Presented as the only surviving copy (a VHS taped from a late night TV broadcast, complete with snippets of advertisements and tracking issues) of the third film (banned by Ronald Reagan himself) in a non-existing trilogy of horror films from the 1980s, Dude Bro Party Massacre III is a strictly love it or hate it affair as people who can handle its sense of humor will howl with laughter and people who can’t (and are just expecting another slasher movie) will just scratch their heads, not getting what the whole point is.
With a villain called Motherface (come on, how can anyone be serious with a name like that?) and a pack of frat boys, each and every one cast to reflect a certain stereotype, as the main characters, not to mention an absolute wealth of bizarre minor characters and scenarios, the level of detail involved here will reward multiple viewing as the jokes fly in really fast and hard and you are bound to miss a whole lot of them the first time around.
16. Cop Car (Jon Watt, USA)
Released in early August 2015, this is the most recent entry on this list, a film I saw just as I’m compiling and writing this list, and which is good enough to straight away muscle in and push out other contenders like Hyena and In Order Of Disappearance.
Genre fans would have probably heard of director Jon Watt before for his film Clown, which began as a fake trailer that cheekily (and falsely) put in Eli Roth’s name as its producer but then actually did manage to make that happen when Roth got wind of the trailer.
Clown itself is a contender for this list, but that all changed the minute I saw Watt’s new film Cop Car, as it marks the arrival of a confident and technically proficient genre director with not only a bold concept (i.e. two 10 year old runaway kids run into an abandoned cop car, and decided to take it for a joy ride) but also some seriously bold execution.
The 2 kids talk and behave like most curious and naughty 10 year olds would, and Watts’ marriage of their blissful innocence with the very real dangers of what seems to be a murdering dirty cop (Kevin Bacon again doing great work) and a surviving victim of that cop who’s hell bent on revenge has resulted in a beautifully tragic film that never forgets to keep its sense of humor intact. It’s admittedly all very slight, but that doesn’t prevent it from being absolutely unforgettable.
15. Everly (Joe Lynch, USA)
Genre fans have been alerted to the talents of director Joe Lynch even as early as his straight to video sequel, Wrong Turn 2: Dead End. But it’s with his previous film Knights Of Badassdom and his involvement with Adam Green and the TV series Holliston that his name has truly become one to look out for amongst the genre and midnight movie crowd.
There are some pretty scathing reviews out there for his latest film Everly, most of them totally missing the point that Everly is a throwback shoot-‘em-up action flick with nothing else on its mind than to provide the sight of a scantily clad Salma Hayek disposing off countless bad guys (and scantily clad bad girls) using any means necessary, but preferably using guns and a hail of bullets.

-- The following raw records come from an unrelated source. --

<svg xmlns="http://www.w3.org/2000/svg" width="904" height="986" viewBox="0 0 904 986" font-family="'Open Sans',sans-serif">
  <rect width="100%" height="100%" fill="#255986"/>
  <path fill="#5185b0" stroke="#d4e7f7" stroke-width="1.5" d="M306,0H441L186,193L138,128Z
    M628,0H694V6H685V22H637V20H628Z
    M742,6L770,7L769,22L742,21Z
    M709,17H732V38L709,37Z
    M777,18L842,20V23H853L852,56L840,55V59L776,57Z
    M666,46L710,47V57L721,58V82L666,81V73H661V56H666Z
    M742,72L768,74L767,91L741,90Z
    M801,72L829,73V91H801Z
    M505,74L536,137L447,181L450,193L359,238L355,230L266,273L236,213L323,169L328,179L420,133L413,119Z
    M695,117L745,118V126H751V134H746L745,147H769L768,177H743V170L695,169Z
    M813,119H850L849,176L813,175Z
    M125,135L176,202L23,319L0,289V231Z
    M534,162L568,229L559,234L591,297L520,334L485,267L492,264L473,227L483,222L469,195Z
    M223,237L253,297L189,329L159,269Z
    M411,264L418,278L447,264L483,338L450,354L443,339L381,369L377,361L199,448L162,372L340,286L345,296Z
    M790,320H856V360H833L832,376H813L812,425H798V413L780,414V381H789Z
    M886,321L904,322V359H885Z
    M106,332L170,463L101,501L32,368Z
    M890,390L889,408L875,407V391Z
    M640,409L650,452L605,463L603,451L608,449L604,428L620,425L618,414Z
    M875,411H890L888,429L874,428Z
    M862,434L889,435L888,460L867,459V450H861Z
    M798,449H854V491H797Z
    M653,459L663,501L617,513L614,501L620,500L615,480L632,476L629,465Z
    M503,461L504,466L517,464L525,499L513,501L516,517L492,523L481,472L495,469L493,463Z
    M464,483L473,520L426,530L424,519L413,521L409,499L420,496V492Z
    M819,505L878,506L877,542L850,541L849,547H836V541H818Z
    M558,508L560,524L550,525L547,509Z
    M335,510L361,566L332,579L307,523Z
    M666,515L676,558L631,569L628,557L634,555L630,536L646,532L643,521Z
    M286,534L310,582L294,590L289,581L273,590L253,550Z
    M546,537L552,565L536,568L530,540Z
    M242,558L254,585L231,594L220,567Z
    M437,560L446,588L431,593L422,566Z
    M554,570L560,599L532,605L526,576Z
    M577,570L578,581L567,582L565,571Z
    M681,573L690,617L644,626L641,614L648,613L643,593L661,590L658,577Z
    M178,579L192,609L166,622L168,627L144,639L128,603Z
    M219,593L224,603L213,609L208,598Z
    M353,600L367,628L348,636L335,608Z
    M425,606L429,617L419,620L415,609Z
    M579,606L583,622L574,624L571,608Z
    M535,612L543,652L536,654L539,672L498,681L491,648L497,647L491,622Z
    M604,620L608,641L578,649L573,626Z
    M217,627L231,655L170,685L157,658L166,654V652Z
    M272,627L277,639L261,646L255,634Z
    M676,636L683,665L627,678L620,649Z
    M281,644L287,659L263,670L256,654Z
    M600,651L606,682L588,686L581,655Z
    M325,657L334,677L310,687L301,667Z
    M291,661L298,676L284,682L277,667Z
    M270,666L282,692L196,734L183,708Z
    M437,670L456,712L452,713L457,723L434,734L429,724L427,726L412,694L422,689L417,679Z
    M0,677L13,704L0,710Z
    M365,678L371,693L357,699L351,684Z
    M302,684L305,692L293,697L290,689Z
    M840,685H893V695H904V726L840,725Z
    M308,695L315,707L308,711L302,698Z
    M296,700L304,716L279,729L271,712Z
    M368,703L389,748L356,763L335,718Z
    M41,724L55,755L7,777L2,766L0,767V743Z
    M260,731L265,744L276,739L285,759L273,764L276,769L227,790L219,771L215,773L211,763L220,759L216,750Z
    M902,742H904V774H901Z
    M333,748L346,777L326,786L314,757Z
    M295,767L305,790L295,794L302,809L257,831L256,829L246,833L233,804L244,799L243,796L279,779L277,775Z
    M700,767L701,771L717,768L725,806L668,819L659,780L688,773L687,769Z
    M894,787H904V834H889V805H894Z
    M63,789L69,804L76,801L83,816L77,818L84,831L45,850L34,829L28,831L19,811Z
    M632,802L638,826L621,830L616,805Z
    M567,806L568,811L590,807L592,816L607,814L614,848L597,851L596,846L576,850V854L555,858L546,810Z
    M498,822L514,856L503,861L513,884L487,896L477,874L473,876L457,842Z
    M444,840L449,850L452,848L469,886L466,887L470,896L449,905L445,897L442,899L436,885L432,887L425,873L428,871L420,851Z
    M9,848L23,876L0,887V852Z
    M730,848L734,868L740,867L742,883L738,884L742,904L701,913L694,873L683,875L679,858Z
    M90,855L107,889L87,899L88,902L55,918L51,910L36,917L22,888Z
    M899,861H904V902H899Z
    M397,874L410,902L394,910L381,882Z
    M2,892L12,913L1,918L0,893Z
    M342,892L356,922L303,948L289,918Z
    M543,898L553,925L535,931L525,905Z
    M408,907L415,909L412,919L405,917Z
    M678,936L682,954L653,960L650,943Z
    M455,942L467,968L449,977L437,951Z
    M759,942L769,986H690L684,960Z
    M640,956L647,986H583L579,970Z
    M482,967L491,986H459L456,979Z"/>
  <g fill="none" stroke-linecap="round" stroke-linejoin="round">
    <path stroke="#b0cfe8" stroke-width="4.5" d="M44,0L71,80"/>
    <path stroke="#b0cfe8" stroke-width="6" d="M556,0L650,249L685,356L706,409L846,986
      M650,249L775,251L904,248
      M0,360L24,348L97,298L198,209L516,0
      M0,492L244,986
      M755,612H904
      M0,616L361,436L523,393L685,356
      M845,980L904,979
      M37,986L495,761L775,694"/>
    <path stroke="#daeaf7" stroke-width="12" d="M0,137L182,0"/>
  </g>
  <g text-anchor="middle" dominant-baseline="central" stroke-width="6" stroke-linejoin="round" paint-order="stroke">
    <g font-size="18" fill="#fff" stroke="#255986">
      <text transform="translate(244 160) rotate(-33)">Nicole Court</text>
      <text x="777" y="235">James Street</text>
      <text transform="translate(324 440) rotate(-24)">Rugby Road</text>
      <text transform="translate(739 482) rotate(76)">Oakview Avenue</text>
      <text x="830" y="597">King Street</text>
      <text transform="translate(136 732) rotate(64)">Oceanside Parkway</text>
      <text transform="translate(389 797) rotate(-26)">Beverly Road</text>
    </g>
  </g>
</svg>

In short, this is the kind of slick neo-grindhouse flick that Quentin Tarantino and Robert Rodriguez wanted to make during their 90s heyday, and that a great many pretenders tried to make as well. The difference with this one and all those pretenders is that Everly quite simply kicks major ass.
With films of this kind, the real pleasure comes from enjoying the many colorful characters and many creative ways that the film devises to kill them, all of which Everly possesses in abundance, making it a truly enjoyable, albeit brainless, ride.